リオンがお昼寝に入ったタイミングで、マリネがそっとお茶を運んできてくれた。
窓辺には柔らかな日差しが差し込んでいて、どこか現実味のない静けさが満ちている。
「坊ちゃまは、よく眠っておられますね。昨日より表情も穏やかでいらっしゃいます」
「そうね。寝るときまでぎゅっと、私の手を握っていたもの」
ふっと笑いながらカップに口をつけると、ほんのり甘い茶葉の香りが鼻をくすぐる。
(大事なことは、早めに彼女に聞いておかないと……)
「……それで、マリネ」
私は一呼吸おいてから尋ねた。
「……この家の主人は、今は戦地にいるのね? どこなの?」
一瞬、マリネの動きが止まる。けれど彼女はすぐに、静かに口を開いた。
「旦那様は、王命により北の戦地にいらっしゃいます。軍の指揮を執っておられるのです」
「そう、戦地に……」
その言葉が、ひどく遠く感じられた。私が来てから一度も姿を見せないのは、そういうことだったのか。
「……帰ってこられないの? いえ、帰る気がないということ……?」
自分でも、どうしてそんな風に聞いたのかわからなかった。でも、マリネは答えを否定しない。
「もう随分と長い間……、ほとんど不在でございます。奥様が屋敷においでになる前から」
マリネの声はいつもと変わらない穏やかさだったのに、その柔らかさがかえって胸に痛かった。
「……前の奥様とのご関係は、あまり良くなかったの?」
「はい……。政略で結ばれたご縁と伺っております。おふたりはお心を通わせる前に、すれ違ってしまわれたようです」
そこまで言って、マリネははっとしたように口をつぐむ。私は首を横に振って、促すように微笑んだ。
「大丈夫よ、続けて」
少しだけ肩の力を抜いたマリネは、申し訳なさそうに続ける。
「坊ちゃまのお姿を見ていると……」
マリネは、そっと手元のカップに指を添えた。
「旦那様には、お辛いこともあったのでしょう。……ですから、少し距離を。いえ、すべてがそうとは申しませんが」
彼女の言葉は淡々としているのに、なぜか胸がきゅっと痛くなる。
ふ、とリオンの寝顔に目をやる。
頬にかかるやわらかい髪。小さな寝息。そしてどこかこの家に似合わない、まっすぐな無垢さ。
──この子は、そんなつもりで生まれてきたわけじゃないのに。
けれど何も言わずとも、マリネがすべてをわかっているように、お茶を静かに差し出してくれた。
「この子のこと……。彼にとっては辛かったのかしら?」
マリネは何も言わなかった。でもその表情に、すべてが滲んでいた。
肯定でも否定でもない……、でもきっと正直な気持ちだった。
「坊ちゃまの瞳が、亡くなられた先妻様にとてもよく似ておられるのです……」
「……そう」
この子が生まれたことすら、誰かにとっては『痛み』になる──。そんなの、どうして。
「……でも、そんなことわたしには関係ないわよね?」
思わず出た言葉に、マリネが小さく目を見開く。けれどすぐに微笑んでくれた。
「はい。坊ちゃまは奥様といらっしゃる時は、本当に幸せそうに見えますから。
……今、とてもよく笑っておられます。奥様がいてくださって、本当に嬉しそうで」
「そう……。なら、良かったわ」
私はリオンの寝顔を見ながら、そっとその言葉を噛みしめた。
まだうまくは思い出せないけれど──この子のために、もう少し側にいたい。
自分でも気づかないほど静かな決意が、胸の奥でじわっと広がっていく。向き合っていける気がした。

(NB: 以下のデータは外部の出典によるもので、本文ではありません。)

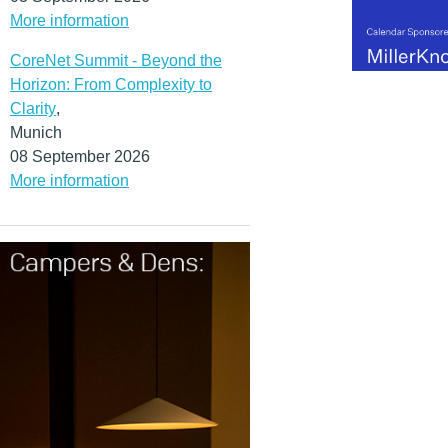
More information
CoreNet Summit - Beyond the
Horizon: From Complexity to
Clarity
,
Munich
08 September 2026
More information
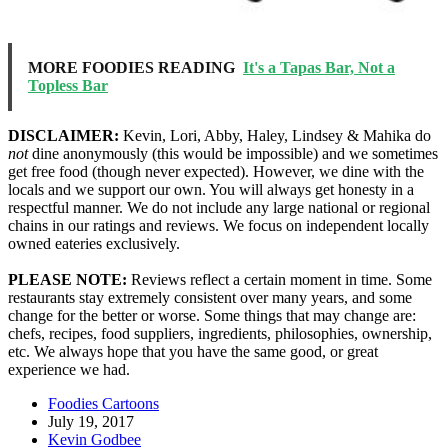
MORE FOODIES READING
It's a Tapas Bar, Not a
Topless Bar
DISCLAIMER:
Kevin, Lori, Abby, Haley, Lindsey & Mahika do
not
dine anonymously (this would be impossible) and we sometimes
get free food (though never expected). However, we dine with the
locals and we support our own. You will always get honesty in a
respectful manner. We do not include any large national or regional
chains in our ratings and reviews. We focus on independent locally
owned eateries exclusively.
PLEASE NOTE:
Reviews reflect a certain moment in time. Some
restaurants stay extremely consistent over many years, and some
change for the better or worse. Some things that may change are:
chefs, recipes, food suppliers, ingredients, philosophies, ownership,
etc. We always hope that you have the same good, or great
experience we had.
Foodies Cartoons
July 19, 2017
Kevin Godbee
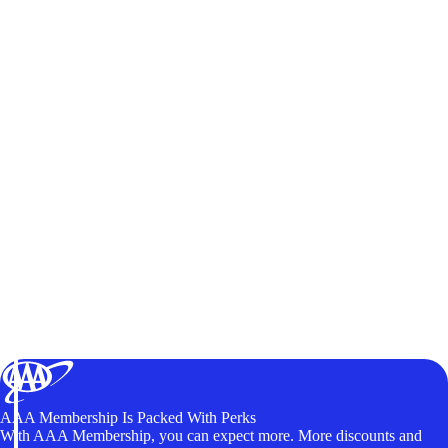
AAA Membership Is Packed With Perks
With AAA Membership, you can expect more. More discounts and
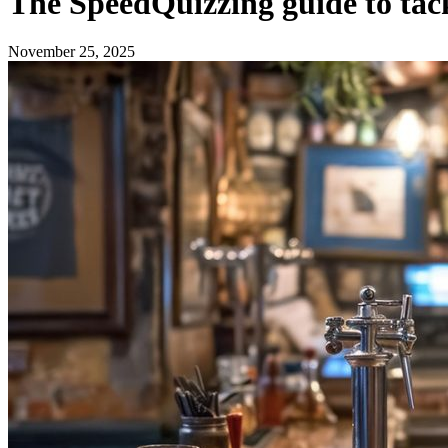
The SpeedQuizzing guide to tack
November 25, 2025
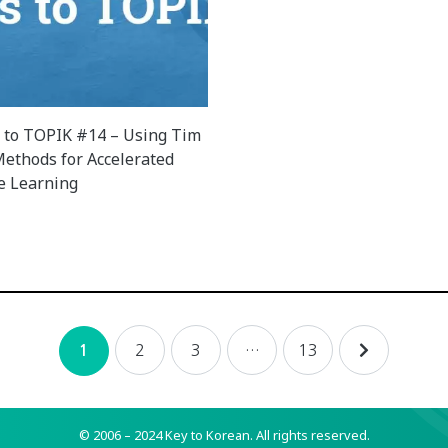
 to TOPIK #14 – Using Tim
 Methods for Accelerated
e Learning
2
3
…
13
1
© 2006 – 2024 Key to Korean.
All rights reserved.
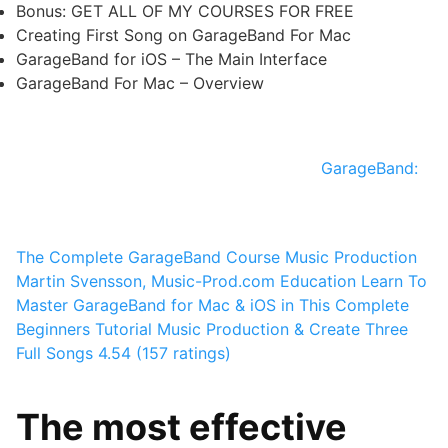
Bonus: GET ALL OF MY COURSES FOR FREE
Creating First Song on GarageBand For Mac
GarageBand for iOS – The Main Interface
GarageBand For Mac – Overview
GarageBand:
The Complete GarageBand Course Music Production
Martin Svensson, Music-Prod.com Education
Learn To
Master GarageBand for Mac & iOS in This Complete
Beginners Tutorial Music Production & Create Three
Full Songs
4.54 (157 ratings)
The most effective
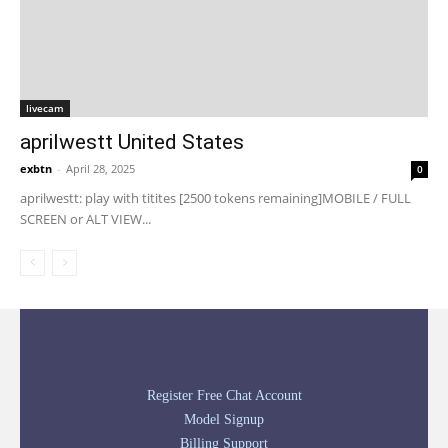
livecam
aprilwestt United States
exbtn
-
April 28, 2025
0
aprilwestt: play with titites [2500 tokens remaining]MOBILE / FULL
SCREEN or ALT VIEW...
Register Free Chat Account
Model Signup
Billing Support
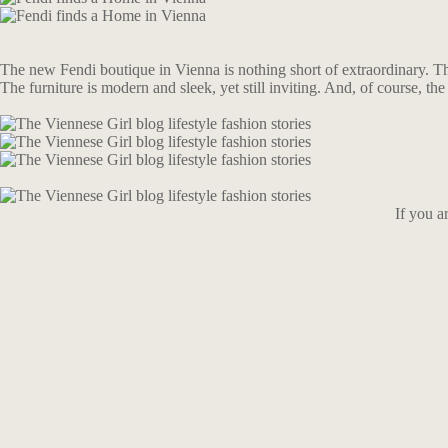
The new Fendi boutique in Vienna is nothing short of extraordinary. The 
The furniture is modern and sleek, yet still inviting. And, of course, the 
If you a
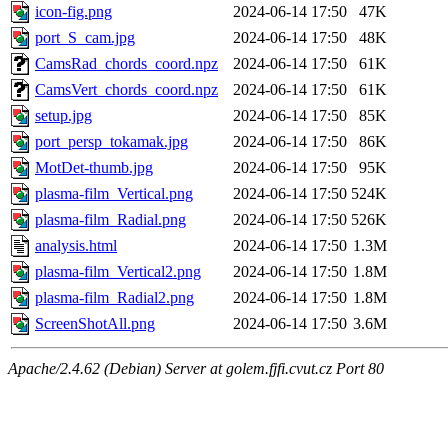
icon-fig.png
2024-06-14 17:50
47K
port_S_cam.jpg
2024-06-14 17:50
48K
CamsRad_chords_coord.npz
2024-06-14 17:50
61K
CamsVert_chords_coord.npz
2024-06-14 17:50
61K
setup.jpg
2024-06-14 17:50
85K
port_persp_tokamak.jpg
2024-06-14 17:50
86K
MotDet-thumb.jpg
2024-06-14 17:50
95K
plasma-film_Vertical.png
2024-06-14 17:50
524K
plasma-film_Radial.png
2024-06-14 17:50
526K
analysis.html
2024-06-14 17:50
1.3M
plasma-film_Vertical2.png
2024-06-14 17:50
1.8M
plasma-film_Radial2.png
2024-06-14 17:50
1.8M
ScreenShotAll.png
2024-06-14 17:50
3.6M
Apache/2.4.62 (Debian) Server at golem.fjfi.cvut.cz Port 80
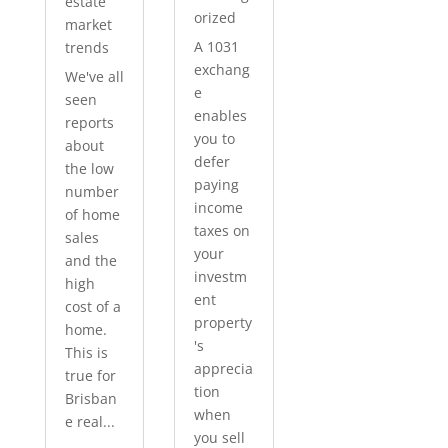
estate
orized
market
A 1031
trends
exchang
We've all
e
seen
enables
reports
you to
about
defer
the low
paying
number
income
of home
taxes on
sales
your
and the
investm
high
ent
cost of a
property
home.
's
This is
apprecia
true for
tion
Brisban
when
e real...
you sell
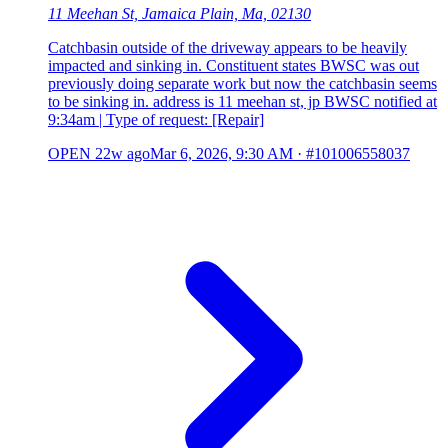
11 Meehan St, Jamaica Plain, Ma, 02130
Catchbasin outside of the driveway appears to be heavily
impacted and sinking in. Constituent states BWSC was out
previously doing separate work but now the catchbasin seems
to be sinking in. address is 11 meehan st, jp BWSC notified at
9:34am | Type of request: [Repair]
OPEN
22w ago
Mar 6, 2026, 9:30 AM
·
#101006558037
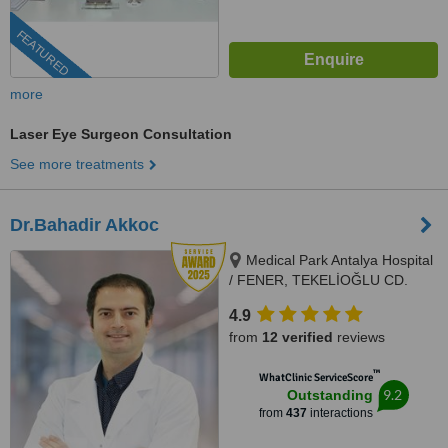
FEATURED
more
Laser Eye Surgeon Consultation
See more treatments
Dr.Bahadir Akkoc
Medical Park Antalya Hospital
/ FENER, TEKELİOĞLU CD.
NO:7, 07160
4.9
MURATPAŞA/ANTALYA,
from
12 verified
reviews
Muratpaşa, Antalya, 07050
™
WhatClinic ServiceScore
9.2
Outstanding
from
437
interactions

──けれど私は覚えている、途切れ途切れの記憶の中で。この子の父親が、どんな人だったのかを。
『エリシア』という名前のこの女性が、どんな風に扱われてきたのかを。
最後にあの人と顔を合わせたのは、まだ寒さの残る春先だった。
◆
「これから先もずっと、君を愛することはないだろう。……期待するだけ無駄だと思ってくれ」
そう言った彼の声は、冷たくもなく熱もなかった。ただ、義務を読み上げるような口調だった。
「問題さえ起こさなければ、好きに過ごして構わない。公爵夫人としての経費も潤沢に用意するよう、執事に言ってある。
お互いに干渉せずにいれば、平穏に過ごせるはずだ」
そのときの私は──。おそらく『彼女』は、何も言わなかったのだろう。
ただ俯いて、震えるように頭を下げた。
「……承知致しました。いってらっしゃいませ」
小さな声でそう言ったとき、彼は一度も振り返らずに背を向けた。
「……エリシア」
名前を呼ばれたのは、そのときが初めてだった。
けれどそれは、愛しさを含んだ声ではなかった。
ただ、政略で押しつけられた『後妻』を確認するためのような──そんな、音だった。